I am one that can say that. The Contract was better than a party platform for keeping Republicans in line and on message. It may have been more conservative than that years' party platform, too. It was a public declaration and candidates had a choice between clinging to it as a ready-made statement on intent or explaining why they didn't. Even those for it had to explain why, for just the reason you say, people didn't always know what it was.

Another benefit was that the media went after the Contract more than the candidates, except for Newt, who weathered it well.

Again, I am not violently opposed to it. It's just that I really don't want to see it adopted as the lazy man's way to appear to be "doing something" or as something to point to in lieu of serious thinking on the issues. Much more than this is going to be needed. And with it there will be a temptation to shorthand. As long as the shorthand stands for something worthwhile in long hand, however, maybe that's ok.

It gets back to what Redwald said about articulating a worldview. What expresses that? What expresses that in a practical way? The problem of not have a multiplicity of Reagans is ameliorated, though not solved, by having some such articulation.

Got a manifesto, anyone?

I can get us started on a manifesto.

Rule #1: No political elite has the authority, nor can ever be given the warrant, to reshape/reform/rebuild society (or civil society) in its own image. As Thomas More might have said "Parliament hath not the competence."

Rule #2: See Rule #1.

I don't think I can ask anyone to go on the campaign trail with that.

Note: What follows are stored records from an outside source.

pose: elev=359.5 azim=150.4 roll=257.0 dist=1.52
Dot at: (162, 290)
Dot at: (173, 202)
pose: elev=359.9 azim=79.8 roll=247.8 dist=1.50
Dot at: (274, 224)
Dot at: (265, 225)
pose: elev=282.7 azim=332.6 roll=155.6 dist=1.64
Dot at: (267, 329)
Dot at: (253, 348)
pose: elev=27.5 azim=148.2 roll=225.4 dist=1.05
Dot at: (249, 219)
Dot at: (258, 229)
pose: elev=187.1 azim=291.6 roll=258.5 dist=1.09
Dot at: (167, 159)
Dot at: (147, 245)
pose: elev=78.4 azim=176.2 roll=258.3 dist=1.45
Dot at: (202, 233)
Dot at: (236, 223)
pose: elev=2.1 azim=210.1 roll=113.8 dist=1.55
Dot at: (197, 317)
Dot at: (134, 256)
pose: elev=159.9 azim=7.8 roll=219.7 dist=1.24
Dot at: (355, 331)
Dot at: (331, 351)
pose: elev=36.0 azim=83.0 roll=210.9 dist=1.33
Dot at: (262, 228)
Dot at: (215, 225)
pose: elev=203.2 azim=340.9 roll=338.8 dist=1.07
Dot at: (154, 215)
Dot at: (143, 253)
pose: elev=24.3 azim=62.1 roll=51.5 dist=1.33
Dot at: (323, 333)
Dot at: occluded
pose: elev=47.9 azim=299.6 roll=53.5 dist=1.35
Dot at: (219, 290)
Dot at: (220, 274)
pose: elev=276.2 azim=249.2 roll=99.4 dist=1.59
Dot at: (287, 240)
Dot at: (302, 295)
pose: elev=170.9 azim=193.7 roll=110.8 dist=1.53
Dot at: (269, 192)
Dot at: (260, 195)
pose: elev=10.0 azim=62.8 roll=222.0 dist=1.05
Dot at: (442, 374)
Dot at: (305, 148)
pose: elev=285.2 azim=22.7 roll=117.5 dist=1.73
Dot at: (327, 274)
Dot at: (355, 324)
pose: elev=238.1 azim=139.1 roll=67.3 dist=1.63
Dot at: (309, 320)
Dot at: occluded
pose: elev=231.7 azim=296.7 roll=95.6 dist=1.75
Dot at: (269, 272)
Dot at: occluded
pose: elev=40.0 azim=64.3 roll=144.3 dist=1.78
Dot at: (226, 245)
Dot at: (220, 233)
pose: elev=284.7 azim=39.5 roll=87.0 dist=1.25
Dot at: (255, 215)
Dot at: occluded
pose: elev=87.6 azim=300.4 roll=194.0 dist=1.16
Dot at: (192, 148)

How about "save our freedom" at home and "restore our honor" abroad?

I like them as slogans, but if someone asks our candidates what they mean by those phrases, they will need more than those words. Freedom, for example means different things across the political spectrum. And I think Obama thinks he is restoring our honor abroad, especially with anti-nuke talk.

The local Tea-Party guys toss around slogans like that, but this one or that one seem to mean different things.

Maybe it is a start, though.

OK, how's this:

1) America, hell yea!

2) Get a job, hippie!

3) Civil liberties, they aren't just for ACLU scumbags anymore!

Slogans always need explaining, but they hardly renders them ambiguous, for candidates and other citizens will fill in the details. Try to think a single term these days that doesn't mean different things to different people. If our long two-party history isn't enough, add the moral relativism that has divided our nation against itself, led by the moralizer-in-chief, Barack Obama. We know that liberals have converted liberty into license and equality into egalitarianism, so we have plenty of educating to do. Fortunately, many Americans who have risen up against the current ruling party understand better than many pundits and professors, what freedom and honor mean.

THAT hardly renders them ambiguous! Try to think OF a single term

Yes, they do.

Those are good slogans and yes, they would work as a good basis for campaign rhetoric.

Of course, even Redwald's have a certain appeal, but I can't see putting them in a candidate's mouth, unless there is some Al Franken of the Right running somewhere that I don't know about yet.

I heard Mitt Romney at an Ashbrook Dinner about a month ago and his speech was more like, "restore our honor" abroad and "save our freedom" at home -- just the different emphasis and maybe for the audience.